You have to compute the volume of the room by using the formula height*width*length, and then divide it by the volume of a human.(Igny)
I think it has more to do with area and the number of tables, doors, etc. --Daniel Olsen 05:47, 9 December 2006 (UTC)[reply]
If you mean the maxmimum legal occupancy for fire codes, for example, that's a legal question, not a math question. See fire safety. Friday (talk) 21:24, 8 December 2006 (UTC)[reply]
I'd say it's both. There will be some legal rule for the amount of space to be allocated for each person, based on your location/jurisdiction, I suspect in the form of square footage per person. Then, to determine the occupancy, you will need to do some basic math.

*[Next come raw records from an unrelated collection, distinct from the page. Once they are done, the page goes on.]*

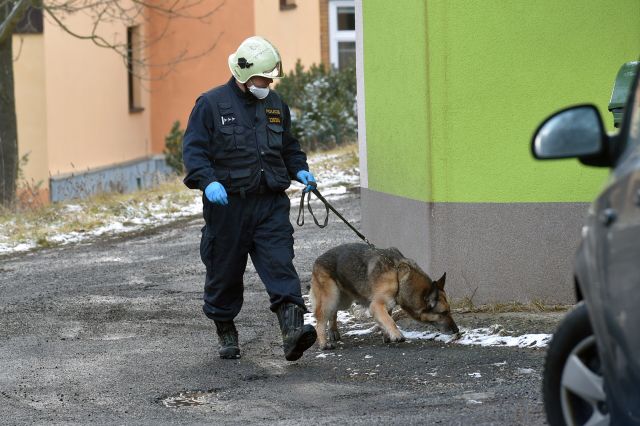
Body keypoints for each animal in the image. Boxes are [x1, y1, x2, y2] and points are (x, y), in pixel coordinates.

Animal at [308, 243, 456, 350]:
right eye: (444, 313)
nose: (457, 330)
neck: (399, 277)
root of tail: (318, 259)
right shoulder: (377, 305)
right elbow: (390, 320)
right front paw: (396, 334)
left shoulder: (388, 305)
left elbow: (386, 318)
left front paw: (387, 335)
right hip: (330, 298)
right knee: (320, 321)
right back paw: (324, 343)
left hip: (343, 300)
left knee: (333, 312)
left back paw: (333, 331)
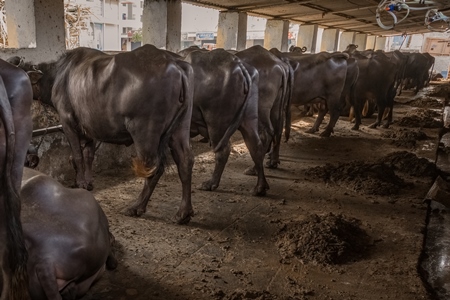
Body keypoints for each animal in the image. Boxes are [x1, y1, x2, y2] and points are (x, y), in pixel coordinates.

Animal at [16, 44, 195, 224]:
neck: (58, 74)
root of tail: (176, 65)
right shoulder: (90, 128)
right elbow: (88, 156)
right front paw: (88, 182)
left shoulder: (67, 122)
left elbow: (77, 156)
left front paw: (81, 182)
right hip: (180, 127)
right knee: (185, 161)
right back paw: (183, 212)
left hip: (145, 133)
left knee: (153, 168)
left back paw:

StuRat 07:15, 9 December 2006 (UTC)[reply]

I'd interpret occupancy differently, but as there are various meanings the questioner should be clearer. Anyway:

Take just one room. If it is fully occupied all the time, it has an occupancy of 100%; if half-occupied all the time, of 50%; if fully occupied for half the time, of 50%; etc. So a formula would be:

Occupancy (%) = 100 X Σ(No. of people X Length of meeting)/(Size X Total time)

So for example, a meeting room holds 20 people and is available for 8 hours in a day. There are 2 meetings, one with 8 people lasting 3 hours and one with 12 people lasting 2 hours. Then the occupancy will be given by 100 X (8 X 3 +12 X 2)/(20 X 8) = 30%.

This can be extended to more than one room and to more than one day in what should be an obvious way.Semiable 13:27, 9 December 2006 (UTC)[reply]

Yea, that might be how they meant the question. StuRat 12:28, 10 December 2006 (UTC)[reply]